Si tous les hommes ne sont pas des violeurs il n’en demeure pas moins que quasi tous les violeurs sont des hommes et que les femmes ont raison de les craindre. Les chiffres sont têtus paraît-il. 98 % des personnes mises en cause en raison d’infractions sexuelles… sont de sexe masculin. Le déni pousse à ne pas regarder ces statistiques ou à les nier. Un fait social est pourtant là sous nos yeux avec une constance qui devrait nous ébranler : les violences de genre, physiques et sexuelles, se révèlent à nous, avec la couverture médiatique sans précédent de l’affaire Mazan : horreur des faits et ordinarité des profils se conjuguent pour pointer du doigt la racine du mal et sa banalité. Le temps permettra sans doute de tirer les leçons de ce qui se passe sous nos yeux. Pratiquer l’histoire à court terme est un exercice périlleux. Et sauf à avoir été particulièrement inattentif sur les bancs de la faculté, on sait que le droit a rarement devancé les évolutions sociétales. Toutefois, çà et là, des voix montent, chiffres et « affaires » à l’appui pour exiger non pas que l’impossible advienne mais que le nécessaire survienne. De la responsabilité juridique individuelle doit naître une responsabilité sociale et collective, un aggiornamento que les hommes doivent accepter et embrasser. Seule cette prise de conscience collective permettra d’amorcer le monde d’après. Car le déni que véhicule le mouvement #notallmem alimente inexorablement une inertie sordide et mortifère. Par-delà la sphère individuelle où se loge la responsabilité pénale, doit sourdre la responsabilité collective nourrie de nos aveuglements, de nos renoncements et de notre lâcheté quotidienne face à ce que chacun sait et que trop peu combattent.

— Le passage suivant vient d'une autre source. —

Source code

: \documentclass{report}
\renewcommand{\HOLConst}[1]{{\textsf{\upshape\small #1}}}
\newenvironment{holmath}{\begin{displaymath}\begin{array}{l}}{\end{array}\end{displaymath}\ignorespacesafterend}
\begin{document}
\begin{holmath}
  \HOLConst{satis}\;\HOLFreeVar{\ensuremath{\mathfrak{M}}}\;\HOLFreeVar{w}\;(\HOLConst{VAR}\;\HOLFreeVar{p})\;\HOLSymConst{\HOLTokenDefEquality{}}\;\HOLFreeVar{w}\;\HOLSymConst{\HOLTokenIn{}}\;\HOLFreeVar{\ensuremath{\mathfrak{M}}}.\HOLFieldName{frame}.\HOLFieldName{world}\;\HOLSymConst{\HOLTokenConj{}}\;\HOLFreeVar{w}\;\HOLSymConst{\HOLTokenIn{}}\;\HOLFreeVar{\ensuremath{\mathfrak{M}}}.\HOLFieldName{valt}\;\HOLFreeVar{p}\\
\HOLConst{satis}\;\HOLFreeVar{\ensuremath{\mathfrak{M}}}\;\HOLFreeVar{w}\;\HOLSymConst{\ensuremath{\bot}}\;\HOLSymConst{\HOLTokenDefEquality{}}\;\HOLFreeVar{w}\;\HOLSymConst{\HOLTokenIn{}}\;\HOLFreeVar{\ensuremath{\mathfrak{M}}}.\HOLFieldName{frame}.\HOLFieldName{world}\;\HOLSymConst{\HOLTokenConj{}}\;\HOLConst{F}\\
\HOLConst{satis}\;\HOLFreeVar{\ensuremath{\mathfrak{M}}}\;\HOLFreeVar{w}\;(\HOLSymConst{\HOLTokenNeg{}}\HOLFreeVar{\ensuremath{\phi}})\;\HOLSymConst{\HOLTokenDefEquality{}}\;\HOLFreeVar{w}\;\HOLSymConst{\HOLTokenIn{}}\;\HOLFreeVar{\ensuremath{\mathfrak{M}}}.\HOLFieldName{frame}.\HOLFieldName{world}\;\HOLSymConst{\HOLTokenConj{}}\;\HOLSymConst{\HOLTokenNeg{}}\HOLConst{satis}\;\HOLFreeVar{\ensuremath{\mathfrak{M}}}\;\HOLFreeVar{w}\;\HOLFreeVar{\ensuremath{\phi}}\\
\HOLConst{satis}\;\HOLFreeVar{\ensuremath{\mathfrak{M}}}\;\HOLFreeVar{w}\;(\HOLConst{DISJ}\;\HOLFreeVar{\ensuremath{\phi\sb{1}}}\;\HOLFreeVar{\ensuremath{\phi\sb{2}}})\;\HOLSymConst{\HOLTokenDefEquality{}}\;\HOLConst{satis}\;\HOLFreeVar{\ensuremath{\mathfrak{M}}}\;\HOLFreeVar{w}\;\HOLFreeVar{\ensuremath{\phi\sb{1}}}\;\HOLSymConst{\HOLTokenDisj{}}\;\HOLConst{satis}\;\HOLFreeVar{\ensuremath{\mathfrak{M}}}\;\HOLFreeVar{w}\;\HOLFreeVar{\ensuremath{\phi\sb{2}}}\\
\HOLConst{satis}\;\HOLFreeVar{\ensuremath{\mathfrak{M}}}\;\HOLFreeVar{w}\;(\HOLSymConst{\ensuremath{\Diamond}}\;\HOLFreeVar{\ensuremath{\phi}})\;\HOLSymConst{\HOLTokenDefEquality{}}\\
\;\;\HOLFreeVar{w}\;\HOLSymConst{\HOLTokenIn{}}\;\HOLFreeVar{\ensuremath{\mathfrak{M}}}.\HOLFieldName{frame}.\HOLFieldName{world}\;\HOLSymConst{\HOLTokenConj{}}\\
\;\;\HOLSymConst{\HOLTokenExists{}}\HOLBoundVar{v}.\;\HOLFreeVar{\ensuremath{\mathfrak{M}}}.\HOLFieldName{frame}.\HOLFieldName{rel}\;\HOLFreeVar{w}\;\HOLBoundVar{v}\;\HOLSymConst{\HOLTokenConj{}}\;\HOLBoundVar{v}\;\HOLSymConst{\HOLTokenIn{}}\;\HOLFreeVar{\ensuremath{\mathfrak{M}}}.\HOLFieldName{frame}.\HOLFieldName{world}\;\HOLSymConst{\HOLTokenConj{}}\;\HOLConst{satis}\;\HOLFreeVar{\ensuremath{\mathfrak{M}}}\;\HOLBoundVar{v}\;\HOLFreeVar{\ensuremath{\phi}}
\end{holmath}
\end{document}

Alors que le féminisme a heureusement progressé de toutes parts au point sans doute de laisser nombre d’hommes sans solution, c’est peut-être in fine la réflexion sur la masculinité qui permettra d’opérer un changement salutaire de civilisation. En interrogeant le fonctionnement de notre société dans sa lumière crue, nul doute que les juristes sauront trouver les outils à même d’accompagner la plus grande révolution sociale, celle dont nous avons éperdument besoin.

« Il faut entendre le grondement de la bataille ».